# Given task 1:
In the regex thread about nested STORE tags, what does the poster suspect the problem might require?
# Given task 2:
Please extend the regex thread about nested STORE tags, picking up after its final line.

# Supplied passage:
-*-*-

Search code examples
regexregular-language

Selecting Inner nested text only


I'm using REGEX to select custom tags, however some of these tags have inner tags of the same name. I want to only select the inner tags, so i can process them first.

My REGEX is getting mixed up. I think this might require a recursive select, but I'm not sure how.

\[STORE.*?\]((.*?|\n)*)\[\/STORE\]

Text:

 [STORE SMC, DODO]blah blah blah blah blah

   [STORE SMC]blah[/STORE]

   [STORE DODO]Blah[/STORE].

 [/STORE]

 Some text here I do not want selected.

 [STORE SMC]blah[/STORE]

Select the tags in another run or the same run?

-*-*-

# Raw records:
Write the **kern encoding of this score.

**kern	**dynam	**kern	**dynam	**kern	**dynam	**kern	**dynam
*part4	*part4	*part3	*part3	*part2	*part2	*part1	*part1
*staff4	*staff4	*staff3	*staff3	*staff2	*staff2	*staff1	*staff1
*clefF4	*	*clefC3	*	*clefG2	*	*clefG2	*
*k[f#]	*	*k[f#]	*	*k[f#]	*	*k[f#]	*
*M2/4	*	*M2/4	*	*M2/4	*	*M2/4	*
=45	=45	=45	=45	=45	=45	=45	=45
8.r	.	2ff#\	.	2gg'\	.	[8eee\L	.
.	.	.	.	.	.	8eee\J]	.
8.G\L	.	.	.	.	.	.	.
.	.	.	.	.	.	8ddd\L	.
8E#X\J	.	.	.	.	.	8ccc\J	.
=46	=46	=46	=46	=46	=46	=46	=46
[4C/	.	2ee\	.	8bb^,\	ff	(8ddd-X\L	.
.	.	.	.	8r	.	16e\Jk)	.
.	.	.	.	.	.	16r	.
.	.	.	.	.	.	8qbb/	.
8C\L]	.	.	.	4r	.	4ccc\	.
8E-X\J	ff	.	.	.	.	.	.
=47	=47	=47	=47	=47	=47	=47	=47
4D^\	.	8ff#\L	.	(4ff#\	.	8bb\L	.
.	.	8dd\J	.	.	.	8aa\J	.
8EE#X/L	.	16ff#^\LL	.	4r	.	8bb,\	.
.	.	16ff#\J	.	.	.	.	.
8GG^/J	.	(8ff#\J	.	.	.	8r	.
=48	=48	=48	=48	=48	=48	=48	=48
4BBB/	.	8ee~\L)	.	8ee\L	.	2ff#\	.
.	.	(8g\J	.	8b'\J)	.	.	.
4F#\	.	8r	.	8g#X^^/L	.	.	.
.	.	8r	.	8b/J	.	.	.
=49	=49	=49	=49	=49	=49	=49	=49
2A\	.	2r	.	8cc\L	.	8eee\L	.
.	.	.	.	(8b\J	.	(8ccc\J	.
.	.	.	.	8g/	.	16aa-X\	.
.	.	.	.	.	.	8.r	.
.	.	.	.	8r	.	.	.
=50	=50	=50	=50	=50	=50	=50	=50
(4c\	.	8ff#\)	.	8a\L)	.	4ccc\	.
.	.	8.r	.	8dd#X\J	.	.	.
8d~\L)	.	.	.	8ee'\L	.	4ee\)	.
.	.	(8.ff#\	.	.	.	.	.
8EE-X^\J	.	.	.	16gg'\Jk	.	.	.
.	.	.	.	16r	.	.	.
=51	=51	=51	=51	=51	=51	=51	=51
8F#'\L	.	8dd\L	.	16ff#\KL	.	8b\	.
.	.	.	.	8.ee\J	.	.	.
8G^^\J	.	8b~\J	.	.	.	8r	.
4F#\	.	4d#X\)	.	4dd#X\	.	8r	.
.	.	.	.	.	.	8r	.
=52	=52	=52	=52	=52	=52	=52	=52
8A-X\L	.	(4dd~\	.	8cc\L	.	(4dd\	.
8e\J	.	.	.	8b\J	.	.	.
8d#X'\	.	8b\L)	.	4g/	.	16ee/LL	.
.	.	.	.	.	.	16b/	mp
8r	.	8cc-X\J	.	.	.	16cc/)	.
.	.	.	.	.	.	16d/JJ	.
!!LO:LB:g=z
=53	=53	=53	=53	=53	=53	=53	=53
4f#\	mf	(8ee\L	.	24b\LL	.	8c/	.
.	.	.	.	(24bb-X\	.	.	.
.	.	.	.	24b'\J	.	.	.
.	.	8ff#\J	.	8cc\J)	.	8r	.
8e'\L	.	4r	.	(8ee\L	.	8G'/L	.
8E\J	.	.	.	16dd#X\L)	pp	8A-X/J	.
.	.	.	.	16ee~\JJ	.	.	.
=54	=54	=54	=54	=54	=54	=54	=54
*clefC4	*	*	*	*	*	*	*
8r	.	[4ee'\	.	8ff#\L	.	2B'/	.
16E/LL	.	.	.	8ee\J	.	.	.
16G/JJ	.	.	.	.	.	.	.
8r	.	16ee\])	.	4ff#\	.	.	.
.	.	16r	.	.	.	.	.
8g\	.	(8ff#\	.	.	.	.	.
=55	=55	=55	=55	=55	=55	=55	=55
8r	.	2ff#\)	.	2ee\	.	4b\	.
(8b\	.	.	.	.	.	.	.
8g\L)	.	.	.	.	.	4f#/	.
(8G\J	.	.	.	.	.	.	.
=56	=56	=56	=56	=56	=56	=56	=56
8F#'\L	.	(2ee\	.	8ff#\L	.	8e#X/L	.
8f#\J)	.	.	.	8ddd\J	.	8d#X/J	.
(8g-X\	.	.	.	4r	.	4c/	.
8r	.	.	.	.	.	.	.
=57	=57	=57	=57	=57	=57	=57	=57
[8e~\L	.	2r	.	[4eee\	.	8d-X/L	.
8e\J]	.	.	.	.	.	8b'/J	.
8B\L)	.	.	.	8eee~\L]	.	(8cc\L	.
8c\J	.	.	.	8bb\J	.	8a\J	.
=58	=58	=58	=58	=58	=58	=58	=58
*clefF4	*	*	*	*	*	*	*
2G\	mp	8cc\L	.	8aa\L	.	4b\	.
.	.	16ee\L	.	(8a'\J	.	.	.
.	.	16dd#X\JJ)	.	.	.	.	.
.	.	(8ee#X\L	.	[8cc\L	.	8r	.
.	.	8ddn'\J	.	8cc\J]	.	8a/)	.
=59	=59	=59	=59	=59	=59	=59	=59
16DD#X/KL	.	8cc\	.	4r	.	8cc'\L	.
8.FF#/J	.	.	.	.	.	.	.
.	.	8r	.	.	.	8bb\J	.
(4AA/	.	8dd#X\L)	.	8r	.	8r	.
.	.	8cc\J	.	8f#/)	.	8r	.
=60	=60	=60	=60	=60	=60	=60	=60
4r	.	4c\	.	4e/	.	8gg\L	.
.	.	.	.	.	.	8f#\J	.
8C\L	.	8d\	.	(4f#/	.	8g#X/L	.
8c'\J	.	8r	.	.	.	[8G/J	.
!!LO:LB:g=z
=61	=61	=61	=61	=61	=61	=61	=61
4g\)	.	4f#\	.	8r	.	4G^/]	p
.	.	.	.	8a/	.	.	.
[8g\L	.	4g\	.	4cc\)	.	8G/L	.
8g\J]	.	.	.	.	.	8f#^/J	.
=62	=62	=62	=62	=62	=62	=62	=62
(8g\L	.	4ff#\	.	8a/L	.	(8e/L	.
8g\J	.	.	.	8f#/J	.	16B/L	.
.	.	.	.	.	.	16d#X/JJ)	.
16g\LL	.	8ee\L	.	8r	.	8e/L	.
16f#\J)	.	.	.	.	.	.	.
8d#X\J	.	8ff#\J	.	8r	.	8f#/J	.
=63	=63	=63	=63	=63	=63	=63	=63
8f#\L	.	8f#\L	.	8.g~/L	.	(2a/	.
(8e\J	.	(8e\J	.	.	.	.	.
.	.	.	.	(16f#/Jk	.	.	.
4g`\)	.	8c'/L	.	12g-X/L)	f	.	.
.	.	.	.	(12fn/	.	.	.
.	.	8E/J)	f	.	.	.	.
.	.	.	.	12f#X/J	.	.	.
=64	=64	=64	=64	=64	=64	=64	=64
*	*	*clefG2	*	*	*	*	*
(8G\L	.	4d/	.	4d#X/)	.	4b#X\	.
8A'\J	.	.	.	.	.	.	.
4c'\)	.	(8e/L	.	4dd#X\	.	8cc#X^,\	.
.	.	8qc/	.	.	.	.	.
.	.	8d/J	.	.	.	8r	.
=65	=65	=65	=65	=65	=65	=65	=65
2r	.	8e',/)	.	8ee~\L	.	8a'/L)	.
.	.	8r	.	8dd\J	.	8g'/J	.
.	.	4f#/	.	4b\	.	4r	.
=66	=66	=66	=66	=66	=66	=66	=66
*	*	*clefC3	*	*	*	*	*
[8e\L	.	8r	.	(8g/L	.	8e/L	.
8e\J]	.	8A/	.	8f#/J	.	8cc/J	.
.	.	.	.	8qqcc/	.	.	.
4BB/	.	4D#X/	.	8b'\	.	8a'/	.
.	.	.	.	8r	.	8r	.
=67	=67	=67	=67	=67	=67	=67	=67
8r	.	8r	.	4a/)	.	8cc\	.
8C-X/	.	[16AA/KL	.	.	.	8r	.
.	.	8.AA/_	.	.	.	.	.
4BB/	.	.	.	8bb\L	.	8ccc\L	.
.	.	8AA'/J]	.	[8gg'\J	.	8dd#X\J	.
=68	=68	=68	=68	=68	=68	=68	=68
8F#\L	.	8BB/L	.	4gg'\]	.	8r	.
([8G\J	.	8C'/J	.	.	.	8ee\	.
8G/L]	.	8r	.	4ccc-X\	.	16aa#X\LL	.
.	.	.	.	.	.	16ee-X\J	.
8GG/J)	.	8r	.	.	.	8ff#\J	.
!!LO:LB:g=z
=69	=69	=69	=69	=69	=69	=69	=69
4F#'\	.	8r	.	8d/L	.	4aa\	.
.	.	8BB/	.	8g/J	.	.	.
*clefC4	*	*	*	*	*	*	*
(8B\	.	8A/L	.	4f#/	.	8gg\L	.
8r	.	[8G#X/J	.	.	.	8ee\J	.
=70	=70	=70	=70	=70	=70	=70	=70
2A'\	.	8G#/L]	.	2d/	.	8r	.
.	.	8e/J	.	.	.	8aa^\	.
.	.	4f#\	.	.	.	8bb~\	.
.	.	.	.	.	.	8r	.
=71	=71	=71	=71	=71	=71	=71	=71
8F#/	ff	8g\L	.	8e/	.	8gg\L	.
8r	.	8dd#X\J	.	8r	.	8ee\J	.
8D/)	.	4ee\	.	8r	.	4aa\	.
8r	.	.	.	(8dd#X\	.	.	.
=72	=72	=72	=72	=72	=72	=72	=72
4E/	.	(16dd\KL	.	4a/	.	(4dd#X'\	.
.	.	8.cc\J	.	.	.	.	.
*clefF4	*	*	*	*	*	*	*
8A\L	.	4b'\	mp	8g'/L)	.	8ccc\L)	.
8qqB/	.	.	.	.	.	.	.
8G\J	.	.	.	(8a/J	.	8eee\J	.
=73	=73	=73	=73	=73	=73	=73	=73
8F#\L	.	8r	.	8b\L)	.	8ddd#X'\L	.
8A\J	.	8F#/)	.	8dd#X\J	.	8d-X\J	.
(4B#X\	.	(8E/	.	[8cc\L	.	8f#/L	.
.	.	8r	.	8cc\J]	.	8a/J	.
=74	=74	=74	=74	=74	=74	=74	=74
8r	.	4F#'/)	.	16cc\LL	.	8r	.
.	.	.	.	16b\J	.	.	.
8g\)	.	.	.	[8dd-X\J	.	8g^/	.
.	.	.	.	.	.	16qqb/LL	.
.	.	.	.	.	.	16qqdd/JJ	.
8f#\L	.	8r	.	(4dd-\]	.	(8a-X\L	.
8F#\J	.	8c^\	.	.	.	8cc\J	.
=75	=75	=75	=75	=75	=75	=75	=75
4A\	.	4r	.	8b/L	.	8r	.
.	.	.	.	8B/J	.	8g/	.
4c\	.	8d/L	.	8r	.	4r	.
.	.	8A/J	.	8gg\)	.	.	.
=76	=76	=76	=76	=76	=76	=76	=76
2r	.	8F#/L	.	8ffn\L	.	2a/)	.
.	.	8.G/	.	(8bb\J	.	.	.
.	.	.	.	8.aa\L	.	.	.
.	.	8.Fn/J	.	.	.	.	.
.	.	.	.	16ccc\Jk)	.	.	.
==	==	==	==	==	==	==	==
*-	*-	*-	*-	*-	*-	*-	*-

-*-*-

# Written response 1:
A recursive select.

# Written response 2:
Solution

  • You can use this regex that uses a negative lookaahead to assert that we don't get another [STORE ...] in-between before the ending [/STORE]:

    \[STORE [^\]]*\](?:(?!\[STORE [^\]]*\])[\s\S])*?\[\/STORE\]
    

    RegEx Demo

    This will match the inner most STORE tags or parent level independent STORE tags.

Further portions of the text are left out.